Private equity firms investing in the energy sector are realising they need experts and engineers in the field in addition to financiers, and the best place to find them is in Texas.
This trend is reinforced by the down-cycle in the oil and gas sector that leaves the PE energy investors feeling pressure to emphasise operational value creation.
The key to achieving returns from their portfolio companies is no longer solely focused on financial engineering to see top-line growth, but rather applying operational expertise about the energy industry, sector, network of people and other factors. This kind of knowledge is best found in people with technical knowledge of the physical commodity business.
“There’s a big increase in the technical talent in the industry, particularly here in Texas,” Navigant Consulting director of valuations and financial risk management Tom McNulty told Private Equity International. “The traditional path was investment banking and then PE or hedge funds, but a lot of these funds playing in our space have learned the hard way that they need technical people on board, like engineers.”
He said the reason is that energy is a physical business, requiring technical knowledge obtained from working directly in the industry. While private equity is still a financial firm at the end of the day, the skills and deeper understanding around specific deals are becoming more important.
“We get a lot of requests for introductions to senior executives who can evaluate deals,” said Trent Aulbaugh, Houston office leader of CEO and executive search firm Egon Zehnder. “A lot of those individuals will be tapped to run the portfolio companies; help them with due diligence and industry expertise.”
Aulbaugh, whose clients are in the energy, industrial and private equity spaces, said PE firms are coming to him to hire people on both the operation and investment sides.
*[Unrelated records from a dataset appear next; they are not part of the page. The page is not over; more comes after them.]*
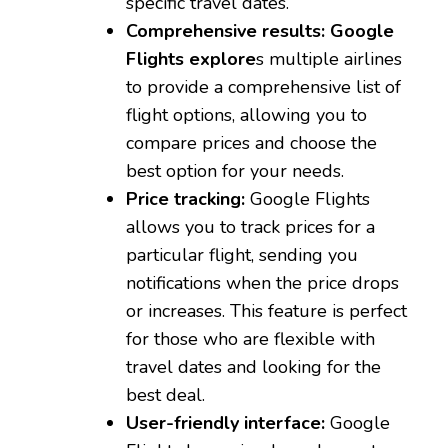
specific travel dates.
Comprehensive results:
Google
Flights explore
s multiple airlines
to provide a comprehensive list of
flight options, allowing you to
compare prices and choose the
best option for your needs.
Price tracking:
Google Flights
allows you to track prices for a
particular flight, sending you
notifications when the price drops
or increases. This feature is perfect
for those who are flexible with
travel dates and looking for the
best deal.
User-friendly interface:
Google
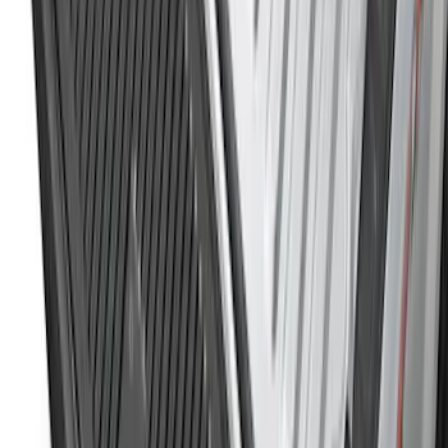
Rear (SRW) Pair with Ford Oval Splash
Guards for Vehicles without Wheel-Lip
Molding Only
SKU
:
PC3Z16A550BA
Maverick 2022-2026 Tailgate Liner Kit
SKU
:
NZ6Z9900038C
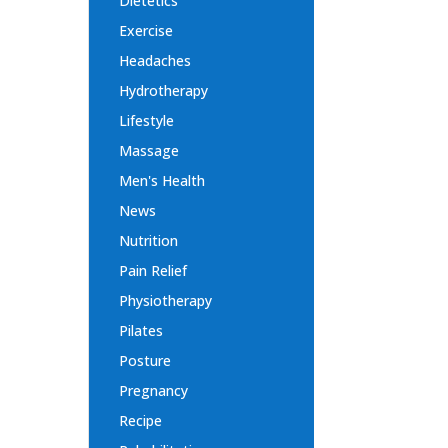
Dietetics
Exercise
Headaches
Hydrotherapy
Lifestyle
Massage
Men's Health
News
Nutrition
Pain Relief
Physiotherapy
Pilates
Posture
Pregnancy
Recipe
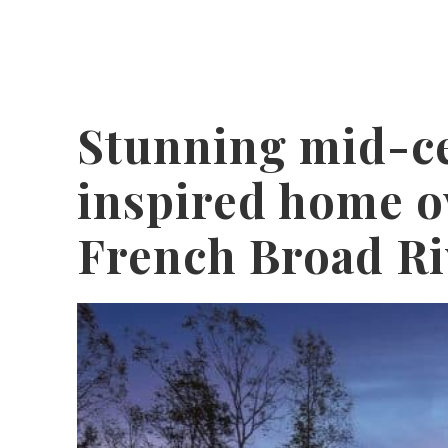
Stunning mid-c
inspired home o
French Broad Ri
In the former, executives are generally appointed operating partners in full-time positions. On the investment side, people tend to act as advisors looking at deal-specific aspects. In other situations, he said, they assume a position similar to a board role, when they are semi-retired.
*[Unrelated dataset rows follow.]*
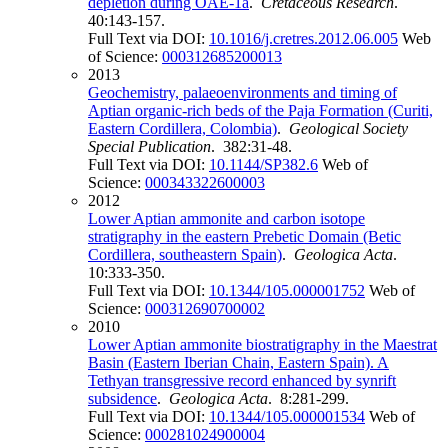
depletion during OAE-1a
.
Cretaceous Research
.
40:143-157.
Full Text via DOI:
10.1016/j.cretres.2012.06.005
Web
of Science:
000312685200013
2013
Geochemistry, palaeoenvironments and timing of
Aptian organic-rich beds of the Paja Formation (Curiti,
Eastern Cordillera, Colombia)
.
Geological Society
Special Publication
. 382:31-48.
Full Text via DOI:
10.1144/SP382.6
Web of
Science:
000343322600003
2012
Lower Aptian ammonite and carbon isotope
stratigraphy in the eastern Prebetic Domain (Betic
Cordillera, southeastern Spain)
.
Geologica Acta
.
10:333-350.
Full Text via DOI:
10.1344/105.000001752
Web of
Science:
000312690700002
2010
Lower Aptian ammonite biostratigraphy in the Maestrat
Basin (Eastern Iberian Chain, Eastern Spain). A
Tethyan transgressive record enhanced by synrift
subsidence
.
Geologica Acta
. 8:281-299.
Full Text via DOI:
10.1344/105.000001534
Web of
Science:
000281024900004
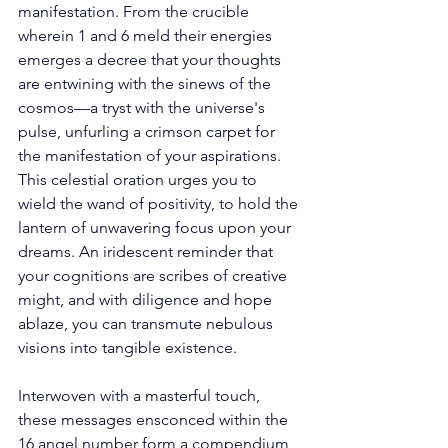
manifestation. From the crucible 
wherein 1 and 6 meld their energies 
emerges a decree that your thoughts 
are entwining with the sinews of the 
cosmos—a tryst with the universe's 
pulse, unfurling a crimson carpet for 
the manifestation of your aspirations. 
This celestial oration urges you to 
wield the wand of positivity, to hold the 
lantern of unwavering focus upon your 
dreams. An iridescent reminder that 
your cognitions are scribes of creative 
might, and with diligence and hope 
ablaze, you can transmute nebulous 
visions into tangible existence. 
Interwoven with a masterful touch, 
these messages ensconced within the 
16 angel number form a compendium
“That’s the other trend we see a lot: private equity firms really investing dollars, time and effort much more on greater board capability,” Aulbaugh said.
Historically, PE firms have been placing managing directors or associates on the boards of their portfolio companies. But in an operation-focused PE model, he said, a “true” board member comes in with strong industry background and relative independence from the firm, not unlike the corporate environments.
In conjunction with hiring technical people, PE firms are opening offices in Texas and filling them with local people to be closer to the action. Traditionally, finance emanated from New York, while the physical commodity lay in the Gulf region, and PE firms are trying to bridge that gap.
This has been happening in the past five years or so. Hastings Equity Partners, a Massachusetts-based oil and gas services investor, opened its Houston office in September 2012 to be in “the centre of the energy industry.” In April 2014, New York-based Pine Brook opened its Houston office for operational aspects of its energy investments in the region, as reported by PEI.
Most recently, Blackstone formed an oil and gas investment platform known as Clarion Offshore Partners in Houston to pursue opportunities in special situations among existing offshore drilling enterprises, as reported by PEI.
“You’re going to hear things first here [in Texas], but capital is in New York,” McNulty said. “New York had to learn a lesson or two about supplementing their traditional talent with local and technical expertise to avoid pretty substantial energy mistakes.”